Change things, he has. Under Wolfe’s guidance, Public Citizen has helped to force 25 dangerous medications off the market and has pushed the Occupational Safety and Health Administration to set more than a dozen worker-protective health standards. It got Red Dye No. 2 banned and warning labels about Reye’s syndrome on the side of aspirin bottles. It got silicone breast implants restricted.

One of Wolfe’s most effective projects was “Questionable Doctors,” a series of books that listed every doctor in the U.S. who had been disciplined over 10 years. It was a massive undertaking, involving gathering records from every medical board in the country, then compiling, checking and publishing them. Public Citizen published “Questionable Doctors” until medical boards began posting disciplinary information online.

Perhaps Wolfe’s landmark project, though, was “Worst Pills, Best Pills,” a book that provided people with information about the side effects of medications and warned of drug interactions. It was advice that people couldn’t get elsewhere but craved; the book has sold 2½ million copies since the first edition in 1988. The book has been supplemented by a website (WorstPills.org) that is updated regularly, as well as Worst Pills, Best Pills News, read by 150,000 people monthly. Though Wolfe will remain editor of the newsletter in the immediate future, Carome will ultimately become editor.

And the future? Says Wolfe, “I’ll keep working on pretty much the same topics as before, but Mike will be directing the group.”

Meet Dr. Michael Carome

Dr. Michael Carome, who on June 3 became director of Public Citizen’s Health Research Group, developed an interest in medicine when he was at a Jesuit high school in Cleveland.
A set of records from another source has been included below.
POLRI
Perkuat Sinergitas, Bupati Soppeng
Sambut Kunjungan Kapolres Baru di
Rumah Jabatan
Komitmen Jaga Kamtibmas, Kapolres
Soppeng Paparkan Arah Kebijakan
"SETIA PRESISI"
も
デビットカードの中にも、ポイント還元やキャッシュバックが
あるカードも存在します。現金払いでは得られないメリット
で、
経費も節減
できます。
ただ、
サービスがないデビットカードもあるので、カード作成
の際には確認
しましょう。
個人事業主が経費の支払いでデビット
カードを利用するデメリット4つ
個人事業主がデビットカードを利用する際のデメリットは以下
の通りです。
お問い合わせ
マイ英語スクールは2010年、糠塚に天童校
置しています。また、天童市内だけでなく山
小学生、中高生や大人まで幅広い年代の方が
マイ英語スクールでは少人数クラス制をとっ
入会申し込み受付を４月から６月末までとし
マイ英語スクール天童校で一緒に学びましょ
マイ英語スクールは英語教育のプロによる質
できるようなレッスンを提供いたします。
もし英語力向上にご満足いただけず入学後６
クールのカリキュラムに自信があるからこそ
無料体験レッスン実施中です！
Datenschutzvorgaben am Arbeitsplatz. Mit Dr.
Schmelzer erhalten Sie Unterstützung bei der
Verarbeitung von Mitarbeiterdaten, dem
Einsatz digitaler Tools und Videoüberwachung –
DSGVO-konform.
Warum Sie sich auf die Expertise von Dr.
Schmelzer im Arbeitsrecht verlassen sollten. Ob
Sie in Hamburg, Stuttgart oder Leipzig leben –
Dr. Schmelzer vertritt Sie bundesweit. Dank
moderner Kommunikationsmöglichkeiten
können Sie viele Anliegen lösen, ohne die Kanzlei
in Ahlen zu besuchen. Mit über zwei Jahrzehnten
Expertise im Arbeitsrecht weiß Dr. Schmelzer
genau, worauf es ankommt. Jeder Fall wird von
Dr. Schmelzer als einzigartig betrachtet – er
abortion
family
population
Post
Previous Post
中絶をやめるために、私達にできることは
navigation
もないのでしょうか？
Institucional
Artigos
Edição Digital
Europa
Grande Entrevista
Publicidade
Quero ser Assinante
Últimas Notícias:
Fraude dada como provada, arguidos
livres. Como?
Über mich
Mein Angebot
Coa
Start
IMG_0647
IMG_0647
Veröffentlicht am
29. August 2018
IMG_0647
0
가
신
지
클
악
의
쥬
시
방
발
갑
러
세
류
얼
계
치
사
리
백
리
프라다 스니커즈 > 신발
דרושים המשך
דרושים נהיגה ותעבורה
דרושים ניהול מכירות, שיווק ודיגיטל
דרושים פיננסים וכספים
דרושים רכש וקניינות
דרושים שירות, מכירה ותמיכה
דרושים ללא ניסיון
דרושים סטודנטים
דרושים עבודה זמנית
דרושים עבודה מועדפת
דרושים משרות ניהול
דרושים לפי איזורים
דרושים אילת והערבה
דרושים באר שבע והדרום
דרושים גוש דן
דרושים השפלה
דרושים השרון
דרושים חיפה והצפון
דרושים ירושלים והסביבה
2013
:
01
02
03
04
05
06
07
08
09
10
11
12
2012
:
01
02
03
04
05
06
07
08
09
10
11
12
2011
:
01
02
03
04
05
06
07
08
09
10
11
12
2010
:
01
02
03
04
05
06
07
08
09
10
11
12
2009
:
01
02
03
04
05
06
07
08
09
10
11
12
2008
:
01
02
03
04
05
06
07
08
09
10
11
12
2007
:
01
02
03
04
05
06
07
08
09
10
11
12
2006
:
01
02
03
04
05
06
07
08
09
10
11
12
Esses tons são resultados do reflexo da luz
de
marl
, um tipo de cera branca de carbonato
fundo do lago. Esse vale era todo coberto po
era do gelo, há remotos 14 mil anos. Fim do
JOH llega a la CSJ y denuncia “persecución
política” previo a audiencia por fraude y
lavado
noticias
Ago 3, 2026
He wanted to serve people, and he saw medicine as the way to do that. In college, he toyed with psychology, but a professor advised him against it and told him to become a doctor. “He was right,” Carome said recently. “I love medicine. It’s so challenging.”

Carome earned his medical degree from Case Western Reserve University in Cleveland – by coincidence, the same school from which Dr. Sidney Wolfe earned his medical degree.

To pay for school, Carome got a scholarship from the U.S. Army. As part of the deal, he had to remain on active duty in the Army for at least four years following his residency and fellowship training.

Carome was an internal medicine resident and nephrology fellow at Walter Reed Army Medical Center, a renowned military hospital, having developed an interest in the kidneys during medical school. He practiced as a staff nephrologist from 1992 to 2010.

In 1997, having completed his military service obligation, he transferred into the U.S. Public Health Service (PHS), the only nonmilitary uniformed service in the U.S. He stayed in the PHS until he completed a total of 24 years of uniformed service.

While at Walter Reed, Carome developed an interest in the ethics of human research. So while continuing his duties as a staff doctor at Walter Reed, he began working for the Office for Human Research Protections (OHRP) within the U.S. Department of Health and Human Services, eventually becoming director of the Division of Compliance Oversight, and then OHRP’s associate director for regulatory affairs. With Carome at the helm of OHRP’s compliance program, the department suspended research at many institutions that weren’t following the rules for conducting human research.

In 2010, he began searching for a new challenge. He heard that Public Citizen’s Health Research Group was looking for a deputy director. He knew and respected the organization, so he applied and was hired.

Carome lives in Annandale, Va., with his wife. He has five children, ages 14 to 25.

Carome plans to continue the scope and range of issues that Wolfe started working on 42 years ago, including drug and device safety, ethics of research, medical board oversight of doctors, health care delivery and more.

“Here, I have the freedom to do the right thing,” he said. “I love the work. I think we make a difference.”